Document text »
* * * * *

Professor Dang Huy Huynh, Chairman of the Vietnam Animal Association, said in 2001 and 2002, he and some animal experts made a survey of rhinos in the Cat Loc zone in the Cat Tien Park and found several footprints of the one–horned rhinos.
They then took plaster casts of the footprints, which are being preserved at the park.
“Based on the footprints including the ones of baby rhinos, 3 to 5 rhinos may be living in the park,” Huynh said.
“When WWF announced the Javan Rhino, which was shot to death by poachers last year, was the last of its kind in Vietnam, I still hope that there are still more Javan Rhinos in Vietnam,” he said. “I have convinced experts to continue to make more surveys to identify whether or not they are still living here.”
But international experts said the plaster casts of the footprints had different sizes possibly because of environmental and weather effects.
“It’s a reasonable explanation,” Huynh said. “But we still need to search for these rhinos in Vietnam. Some endangered pieces are still found after they have earlier been confirmed to be extinct.”
According to Huynh, a skeleton of the Javan rhino was found at Cat Tien 10 years ago and it meant that 2 skeletons of Javan rhinos had been found in the park so far.
Huynh said local authorities should ask local residents and ethnic minorities living nearby to search for the rhinos.
Pham Van An, director of the Department of Agriculture and Rural Development in the Central Highlands of Lam Dong, agreed with Huynh and said there was not enough foundation to believe that Javan rhinos are now extinct in Vietnam.

* * * * *

Tasks to perform »
- a) Write out the passage on Javan rhinos in Cat Tien Park between "According to Huynh, a" and "for the rhinos.", inclusive.
- b) Carry the account of the search for Javan rhinos in Vietnam further, picking up after its last sentence.
The data further down plays no role in this exercise.

Recorded data »
* * * * *

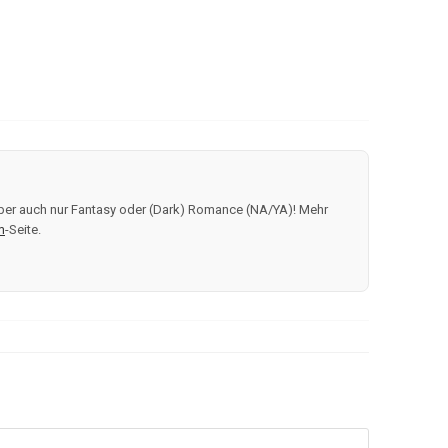
, aber auch nur Fantasy oder (Dark) Romance (NA/YA)! Mehr
m
-Seite.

* * * * *

Answer set »
- a)
According to Huynh, a skeleton of the Javan rhino was found at Cat Tien 10 years ago and it meant that 2 skeletons of Javan rhinos had been found in the park so far.
Huynh said local authorities should ask local residents and ethnic minorities living nearby to search for the rhinos.

- b)
Meanwhile, Dr. Le Xuan Canh, Director of the Institute of Ecology and Biological Resources, said more specific researches were needed to arrive at the final conclusion about the case.
“Some statistics show at least 3 one-horned rhinos are living in Vietnam,” Canh said.
Some experts said there are up to 8 rhinos in the Cat Tien National Park.
Earlier on October 25 when WWF and the International Rhino Foundation announced the Javan rhino that was shot dead probably for its horn at the Nam Cat Tien National Park last year was the last one of its kind in Vietnam, Christy Williams, coordinator of WWF’s Asian Elephant and Rhino Program, said that it was impossible to re-import Java rhinos into Vietnam.
“We will have no chance to see Java rhinos in the S-shaped land,” Christy said.
The one-horned Javan rhinoceros (Rhinoceros sondaicus annamiticusare) was believed to be extinct in mainland Asia until one was killed by hunters in Vietnam's Cat Tien region in 1988.
This led to the discovery of a small population that by 2007 had only 8 members, according to a Guardian report.
In 1990s, Vietnam established the Nam Cat Tien National Park to safeguard the rhino and ensure its food sources.
But the Javan rhinoceros were always threatened by illegal hunting and poachers since their horns, skin and dung are highly valued in traditional Chinese medicine and even considered a cure for cancer though there is no scientific evidence to support these claims.
This critically endangered species is now believed to have a single population with less than 50 members left on the small island of Java, Indonesia, which gives the animal its name.